DOCUMENT EXCERPT
'''
As a collective effort our team, Twisted, addressed the problem space of a need to encourage creativity in early childhood education. This was explored in greater detail in our team's Proposal Report .Studies have shown that teaching at the kindergarten level can be computerized and scripted and discourages creativity (Hui & Yen, 2010). Supporting work has also provided that it is critical to nurture creativity at this stage as creativity is said to peek in children ages 3-5 years old (Plucker,1995). Further to these studies, we consulted (ACARA, 2012) where the Australian Curriculum educational goals emphasized the significance of creativity in the Australian classroom. This aided our team to be more specific with our target audience and settled on designing concepts that foster creative learning for Year 1 Australian students, within the age range of 4-6 years.
'''
Image sets with camera poses:
'''
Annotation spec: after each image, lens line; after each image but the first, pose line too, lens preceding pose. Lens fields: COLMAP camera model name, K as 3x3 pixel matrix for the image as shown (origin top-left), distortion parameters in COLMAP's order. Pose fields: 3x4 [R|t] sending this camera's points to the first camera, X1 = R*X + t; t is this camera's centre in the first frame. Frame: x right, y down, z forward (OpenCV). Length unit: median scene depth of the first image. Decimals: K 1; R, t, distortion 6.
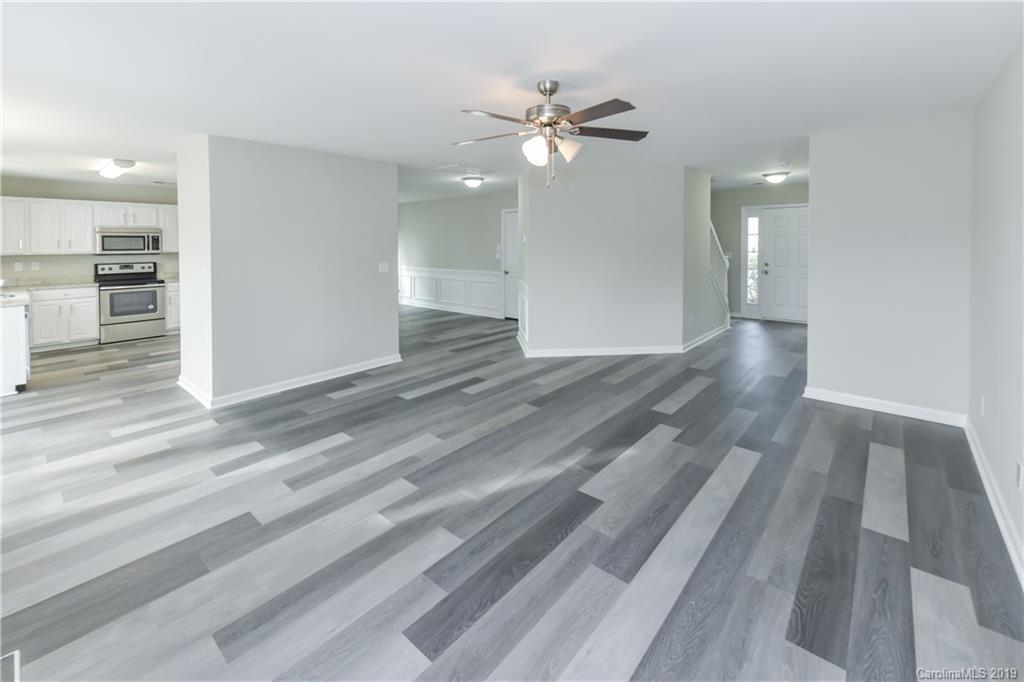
lens RADIAL K [[426.6, 0, 507.2], [0, 426.6, 250.1], [0, 0, 1]] dist [0.008138, -0.002907]
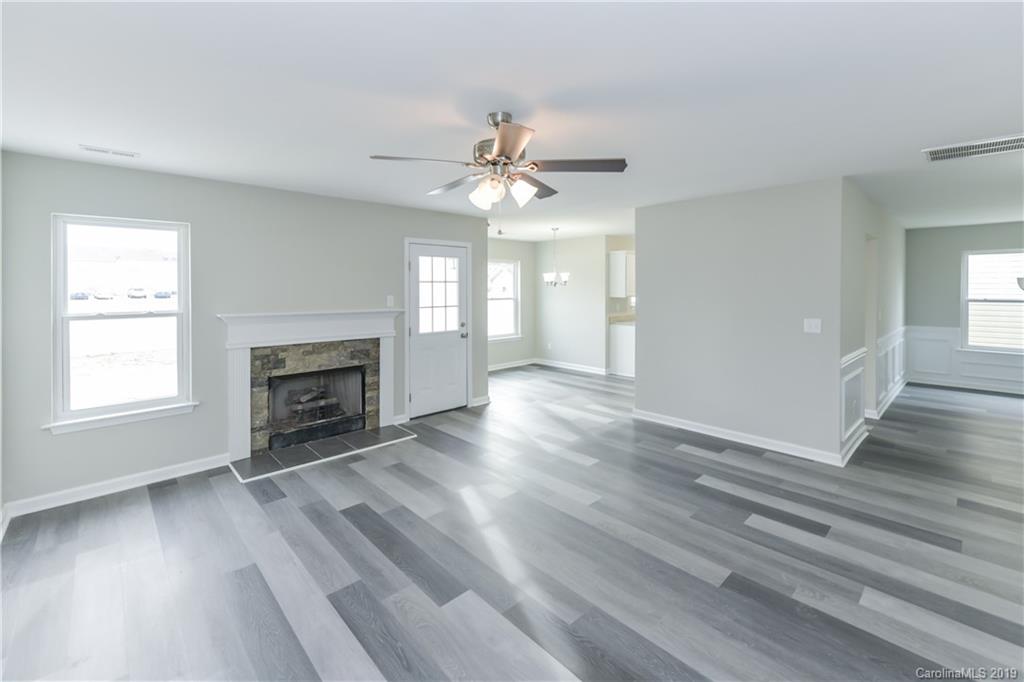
lens RADIAL K [[438.5, 0, 525.0], [0, 438.5, 290.9], [0, 0, 1]] dist [0.002411, -0.000957]
pose [[-0.081178, 0.013471, -0.996609, 0.393435], [-0.011975, 0.999823, 0.014489, -0.018060], [0.996628, 0.013110, -0.081003, 0.452800]]
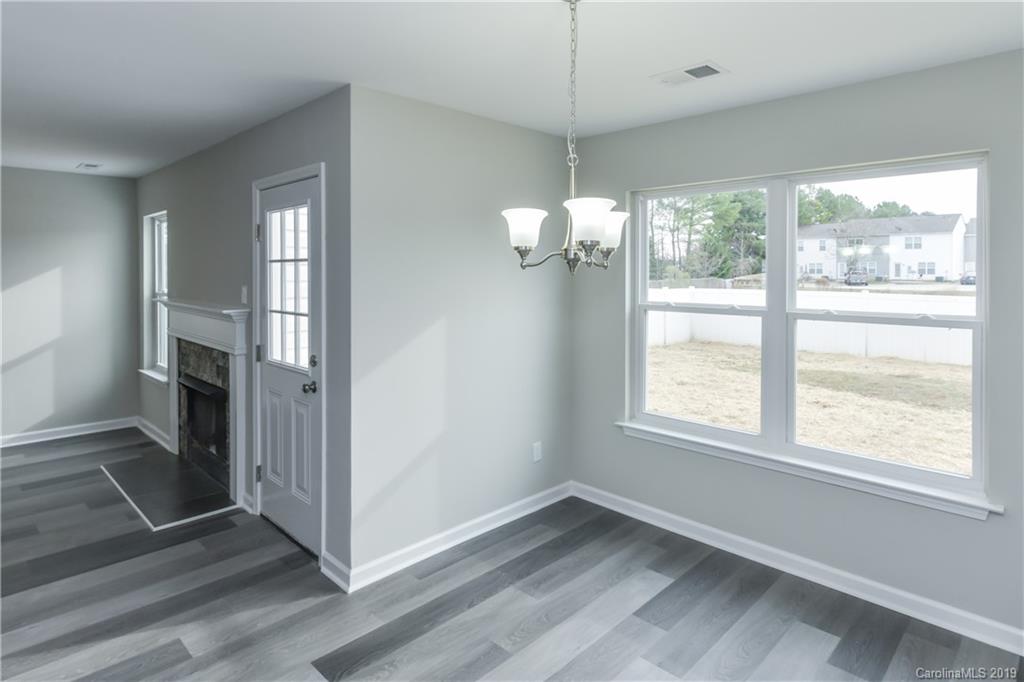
lens RADIAL K [[569.1, 0, 514.0], [0, 569.1, 281.2], [0, 0, 1]] dist [0.000626, 0.001378]
pose [[-0.997626, 0.006054, 0.068593, -0.625431], [0.008232, 0.999469, 0.031519, -0.018138], [-0.068366, 0.032009, -0.997147, 0.714679]]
'''
TASKS FOR THIS EXERCISE
[A] In the passage on encouraging creativity in early childhood education, what age range did the team give for the Year 1 Australian students it chose to design for?
[B] Reproduce the passage on creativity in early childhood education word for word, starting at "As a collective" and ending at "of 4-6 years.".
[C] Write the next part of the passage on creativity in early childhood education, picking up after its last sentence.

RESPONSES BY TASK
[A] 4-6 years

[B]
As a collective effort our team, Twisted, addressed the problem space of a need to encourage creativity in early childhood education. This was explored in greater detail in our team's Proposal Report .Studies have shown that teaching at the kindergarten level can be computerized and scripted and discourages creativity (Hui & Yen, 2010). Supporting work has also provided that it is critical to nurture creativity at this stage as creativity is said to peek in children ages 3-5 years old (Plucker,1995). Further to these studies, we consulted (ACARA, 2012) where the Australian Curriculum educational goals emphasized the significance of creativity in the Australian classroom. This aided our team to be more specific with our target audience and settled on designing concepts that foster creative learning for Year 1 Australian students, within the age range of 4-6 years.

[C]
The concept of Interactive Colour-Mixing Carpet (here in referred to as ICMC) illustrates but one perspective and approach to exploring creative learning domain in an early childhood education setting. It represents one part of a collective team initiative. The ICMC concept maintained the considerations that informed the design proposals from the outset and that is, the contributions of literature reviews. The use of physical movement plays a big role in endorsing creativity in children as supported by the works of (Cheung, 2010). It is also very important for the learning environment to foster creative teaching for educational facilitators such as teachers. (Kangas, 2010) provides that an effective way of encouraging imagination and creativity in a child, is to have a supporting playful learning environment in which they are able to comfortably explore. As a bit of initial fieldwork, a cultural probe was used to identify what school activities our target audience enjoys and feels most creative at. The response to this probe was playing with colours, art, and playing with friends.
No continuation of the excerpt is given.